Résumé de la décision
M. A B, représenté par son avocat, a saisi le juge des référés pour obtenir l'injonction au préfet de police de lui remettre un récépissé de demande de changement de statut, sous astreinte de 100 euros par jour de retard. Il a également demandé le remboursement de ses frais d'instance. Le préfet de police a contesté la demande, arguant qu'elle était devenue sans objet car M. B avait déjà reçu un récépissé le 10 septembre 2024. Le juge des référés a constaté que les conclusions de M. B étaient devenues sans objet et a rejeté le surplus de ses demandes.
Arguments pertinents
1. Absence d'objet des conclusions : Le juge a relevé que M. B avait reçu un récépissé de demande de renouvellement de titre de séjour, ce qui rendait ses demandes d'injonction sans objet. Cela est en accord avec l'article L. 521-3 du code de justice administrative, qui stipule que le juge peut ordonner des mesures utiles, mais seulement si la demande est recevable et pertinente.
2. Frais de justice : Le juge a également décidé qu'il n'y avait pas lieu de mettre à la charge de l'État une somme pour les frais de l'instance, ce qui implique que la demande de M. B à ce sujet n'était pas justifiée dans le contexte de l'issue de l'affaire.
Interprétations et citations légales
1. Article L. 521-3 du code de justice administrative : Cet article permet au juge des référés d'ordonner des mesures utiles en cas d'urgence, même en l'absence de décision administrative préalable.
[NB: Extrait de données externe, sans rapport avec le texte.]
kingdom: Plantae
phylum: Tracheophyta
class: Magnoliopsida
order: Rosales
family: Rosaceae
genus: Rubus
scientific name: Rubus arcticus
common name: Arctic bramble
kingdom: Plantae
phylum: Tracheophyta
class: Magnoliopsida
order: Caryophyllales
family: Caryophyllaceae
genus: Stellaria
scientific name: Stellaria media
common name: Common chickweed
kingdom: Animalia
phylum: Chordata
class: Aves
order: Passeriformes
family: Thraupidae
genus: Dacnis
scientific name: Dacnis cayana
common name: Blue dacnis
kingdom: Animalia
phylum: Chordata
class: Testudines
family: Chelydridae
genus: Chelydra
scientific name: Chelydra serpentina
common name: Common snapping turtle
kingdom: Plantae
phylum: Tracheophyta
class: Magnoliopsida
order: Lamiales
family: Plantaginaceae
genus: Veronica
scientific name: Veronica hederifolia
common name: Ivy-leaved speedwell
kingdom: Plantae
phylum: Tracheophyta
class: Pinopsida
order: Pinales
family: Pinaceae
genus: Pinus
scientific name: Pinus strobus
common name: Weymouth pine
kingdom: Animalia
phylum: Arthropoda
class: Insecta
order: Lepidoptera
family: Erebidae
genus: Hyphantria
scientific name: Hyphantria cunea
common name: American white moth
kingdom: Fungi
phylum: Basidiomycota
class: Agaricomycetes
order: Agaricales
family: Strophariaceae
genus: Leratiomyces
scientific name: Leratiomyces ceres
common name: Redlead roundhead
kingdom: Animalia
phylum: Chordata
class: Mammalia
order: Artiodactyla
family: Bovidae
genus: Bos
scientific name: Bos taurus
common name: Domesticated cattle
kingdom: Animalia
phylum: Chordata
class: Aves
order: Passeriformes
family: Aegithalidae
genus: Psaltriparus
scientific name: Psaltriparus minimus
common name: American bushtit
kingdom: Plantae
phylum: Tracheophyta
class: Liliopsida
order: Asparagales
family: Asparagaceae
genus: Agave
La décision souligne que "le juge des référés peut ordonner toutes autres mesures utiles sans faire obstacle à l'exécution d'aucune décision administrative", ce qui implique que les demandes doivent être fondées sur une situation d'urgence réelle et actuelle.
2. Condition d'urgence : La décision indique que la condition d'urgence doit être remplie pour que le juge puisse statuer. Dans ce cas, l'urgence a été écartée puisque M. B avait déjà obtenu le récépissé, rendant ainsi la demande d'injonction inutile.
3. Frais de justice - Article L. 761-1 du code de justice administrative : Cet article prévoit que la partie perdante peut être condamnée à payer les frais de l'instance. Le juge a estimé que, dans les circonstances de l'affaire, il n'y avait pas lieu d'imposer des frais à l'État, ce qui montre que la demande de M. B n'était pas fondée sur des éléments suffisants pour justifier une telle condamnation.
En conclusion, la décision du juge des référés repose sur l'absence d'objet des demandes de M. B, en raison de la remise d'un récépissé, et sur l'absence de justification pour la demande de remboursement des frais d'instance.